I’m still not convinced about Keane and Defoe together but huge kudos to Harry Redknapp for having the guts to select them as well as enabling them to combine so efficiently. Here’s me having a page on his quotes and I can’t find the one about this topic from last year, but I’m sure when asked about the problems of playing Keane and Defoe, he corrected the questioner, saying other managers had had problems….And Crouch coming on as sub – how reassuring is that??!!

So let’s leave the portents and enjoy it for a few days. A fantastic game. Thanks JD.

Give Us a Smile, Benny

Benoit Assou-Ekotto scored his first ever goal for Spurs against Liverpool on Sunday, and it was a beauty.

In the London Paper, he described it as an odd feeling, strange at first then he got to like it. Same as the first time for all of us, Benny.

MOTD followed him off the pitch and he could not resist the attention, suddenly turning to the camera with a big grin and making a V-sign. In a good way. Actually, it was a touch disconcerting, more grimace than grin with a presumably unintentional touch of the Shining.

_ASSIGNMENT_
From the Spurs blog post, extract word for word the passage starting with "Give Us a Smile, Benny" and going on through "of us, Benny.".

_EXERCISE DATA_
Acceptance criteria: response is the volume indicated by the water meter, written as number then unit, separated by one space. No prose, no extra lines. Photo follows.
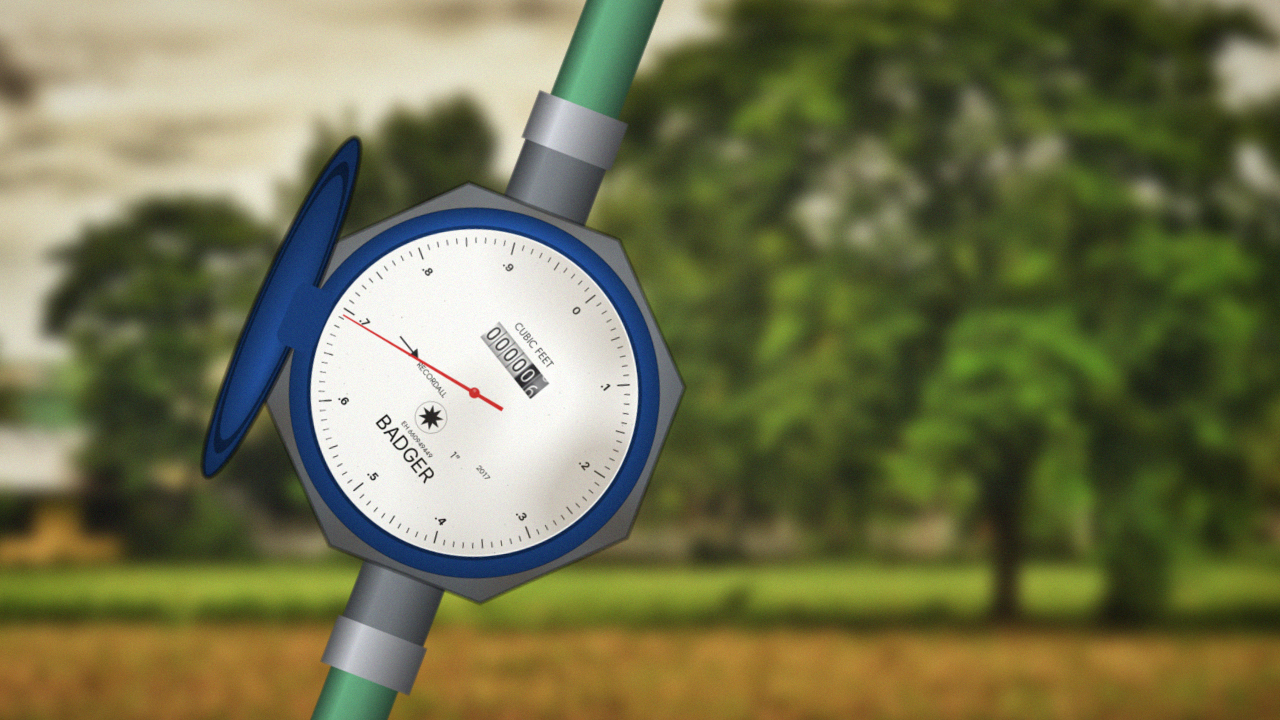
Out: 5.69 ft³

---

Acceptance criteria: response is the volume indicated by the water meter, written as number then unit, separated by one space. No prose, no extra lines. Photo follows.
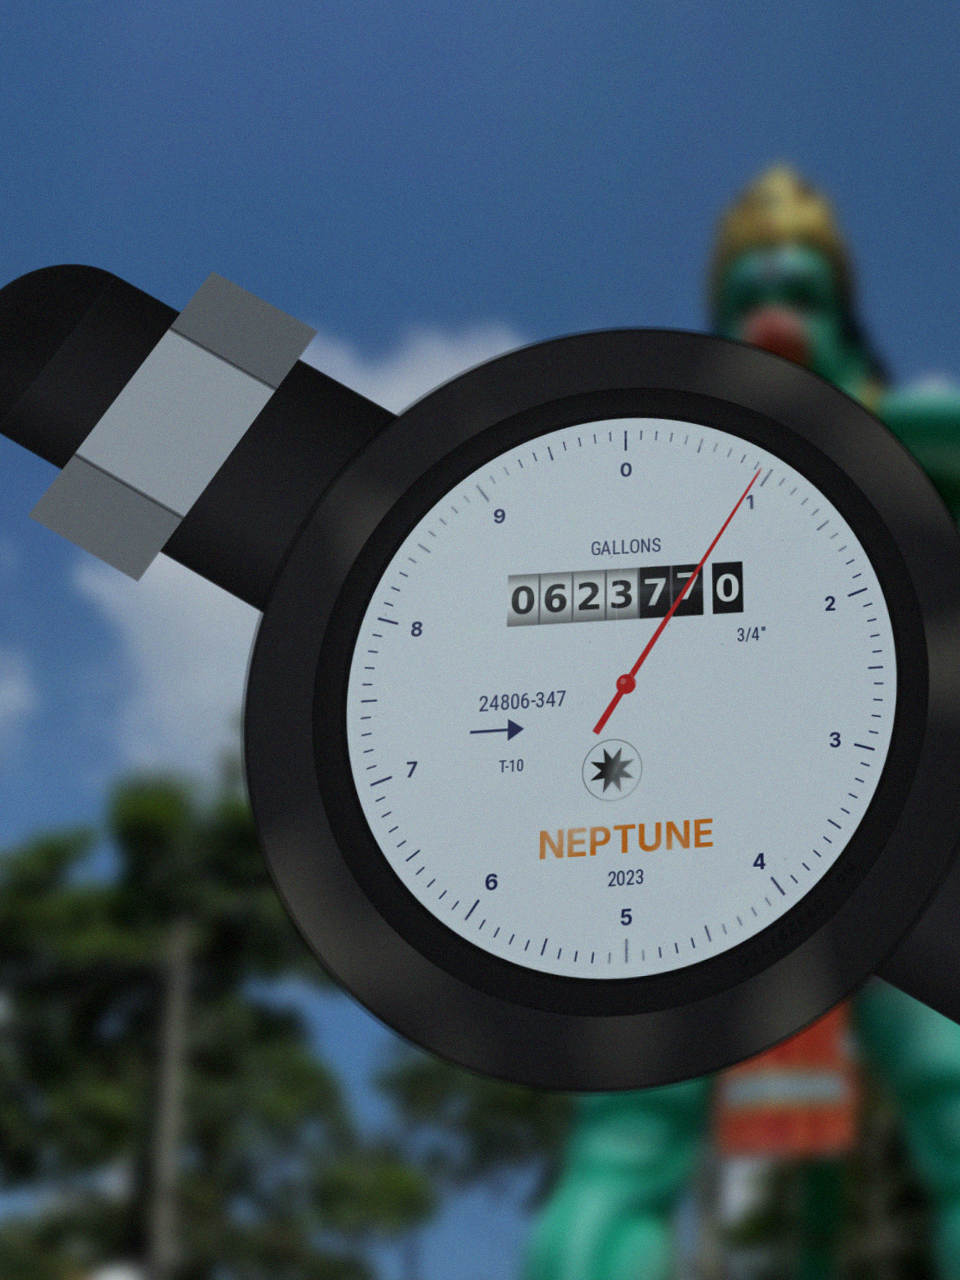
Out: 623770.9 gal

_ANSWER BOX_
Give Us a Smile, Benny

Benoit Assou-Ekotto scored his first ever goal for Spurs against Liverpool on Sunday, and it was a beauty.

In the London Paper, he described it as an odd feeling, strange at first then he got to like it. Same as the first time for all of us, Benny.